## TO DO
Work through the records below and copy every line that includes "suur".

Extracted records
=== Begin Enclosure ===

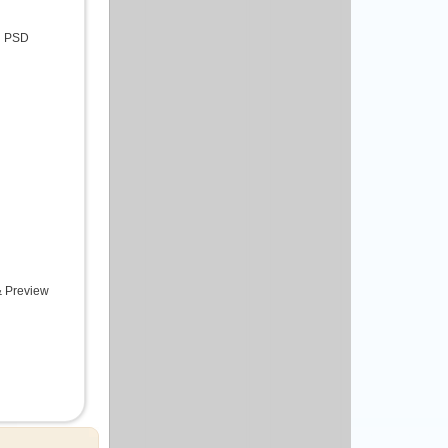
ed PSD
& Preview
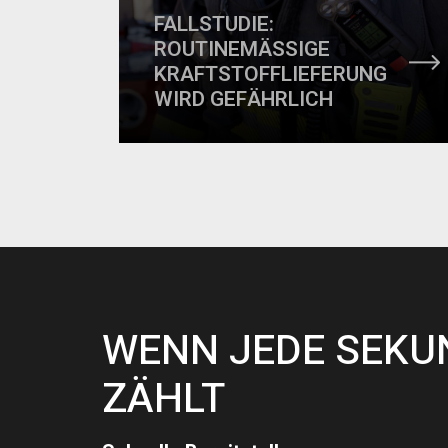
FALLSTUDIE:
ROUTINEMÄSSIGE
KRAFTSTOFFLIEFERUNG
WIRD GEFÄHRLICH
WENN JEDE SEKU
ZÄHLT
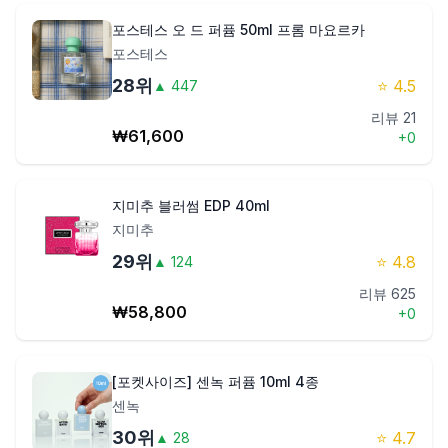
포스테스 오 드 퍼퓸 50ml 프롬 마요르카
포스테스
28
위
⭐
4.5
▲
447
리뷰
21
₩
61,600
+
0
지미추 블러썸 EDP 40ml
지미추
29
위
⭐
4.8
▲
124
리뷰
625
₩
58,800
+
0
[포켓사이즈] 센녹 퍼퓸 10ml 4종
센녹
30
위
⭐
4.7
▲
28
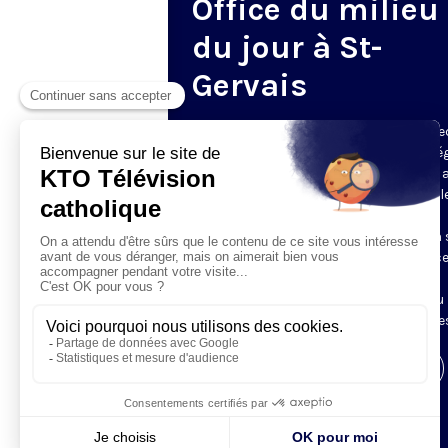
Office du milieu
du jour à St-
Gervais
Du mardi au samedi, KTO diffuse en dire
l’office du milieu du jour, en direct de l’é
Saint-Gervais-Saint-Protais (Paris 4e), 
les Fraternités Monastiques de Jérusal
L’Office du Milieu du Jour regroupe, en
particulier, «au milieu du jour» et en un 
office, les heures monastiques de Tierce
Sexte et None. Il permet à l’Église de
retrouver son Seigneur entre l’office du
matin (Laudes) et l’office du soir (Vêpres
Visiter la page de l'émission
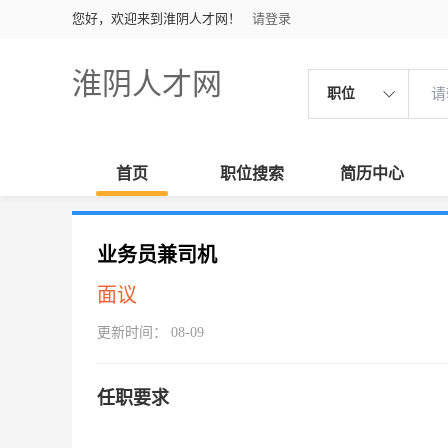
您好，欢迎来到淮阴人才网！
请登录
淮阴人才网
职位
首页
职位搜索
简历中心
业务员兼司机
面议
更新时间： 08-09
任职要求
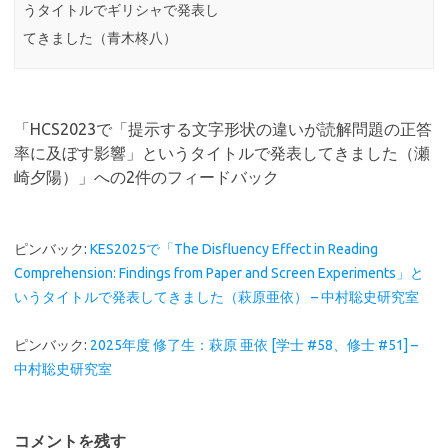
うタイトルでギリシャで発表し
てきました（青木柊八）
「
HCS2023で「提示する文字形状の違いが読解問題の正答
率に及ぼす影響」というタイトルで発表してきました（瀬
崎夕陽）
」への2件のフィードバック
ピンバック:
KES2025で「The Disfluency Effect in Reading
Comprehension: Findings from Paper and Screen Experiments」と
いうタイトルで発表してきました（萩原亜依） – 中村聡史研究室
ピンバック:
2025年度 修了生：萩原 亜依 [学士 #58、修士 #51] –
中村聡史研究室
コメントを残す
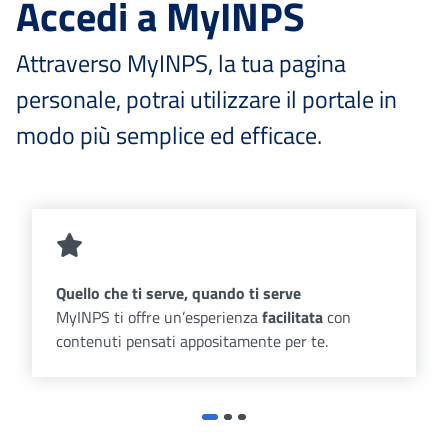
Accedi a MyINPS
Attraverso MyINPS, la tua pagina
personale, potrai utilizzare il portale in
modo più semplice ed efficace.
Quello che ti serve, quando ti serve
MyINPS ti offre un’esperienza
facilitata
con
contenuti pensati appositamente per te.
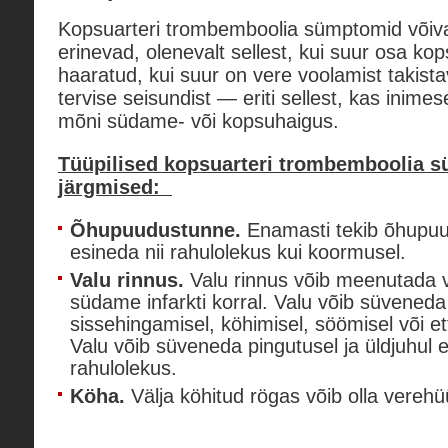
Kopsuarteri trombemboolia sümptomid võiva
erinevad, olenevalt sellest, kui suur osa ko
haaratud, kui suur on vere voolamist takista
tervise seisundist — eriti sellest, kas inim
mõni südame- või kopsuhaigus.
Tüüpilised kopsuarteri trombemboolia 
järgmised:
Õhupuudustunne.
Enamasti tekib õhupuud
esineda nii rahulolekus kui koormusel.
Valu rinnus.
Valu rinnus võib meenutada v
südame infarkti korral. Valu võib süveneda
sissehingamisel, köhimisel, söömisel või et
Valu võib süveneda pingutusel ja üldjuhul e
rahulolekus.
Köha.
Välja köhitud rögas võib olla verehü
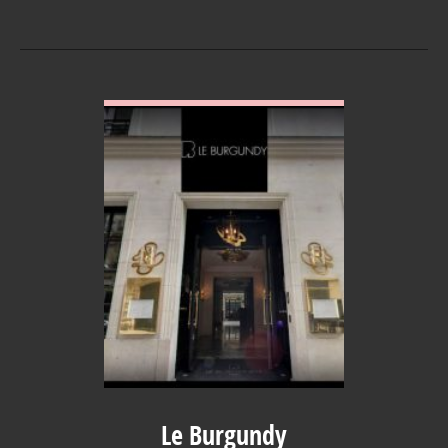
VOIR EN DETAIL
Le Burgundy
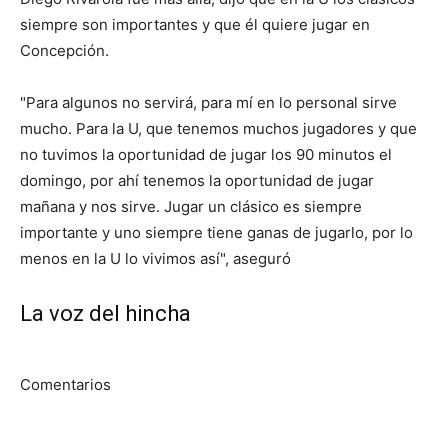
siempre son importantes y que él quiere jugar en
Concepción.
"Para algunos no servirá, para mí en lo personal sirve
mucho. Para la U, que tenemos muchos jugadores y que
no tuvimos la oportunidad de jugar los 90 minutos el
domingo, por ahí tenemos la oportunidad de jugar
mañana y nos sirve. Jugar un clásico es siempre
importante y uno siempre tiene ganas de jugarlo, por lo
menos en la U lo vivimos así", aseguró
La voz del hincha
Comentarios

=== End Enclosure ===

## OUTPUT FOR THIS TASK
erinevad, olenevalt sellest, kui suur osa ko
haaratud, kui suur on vere voolamist takista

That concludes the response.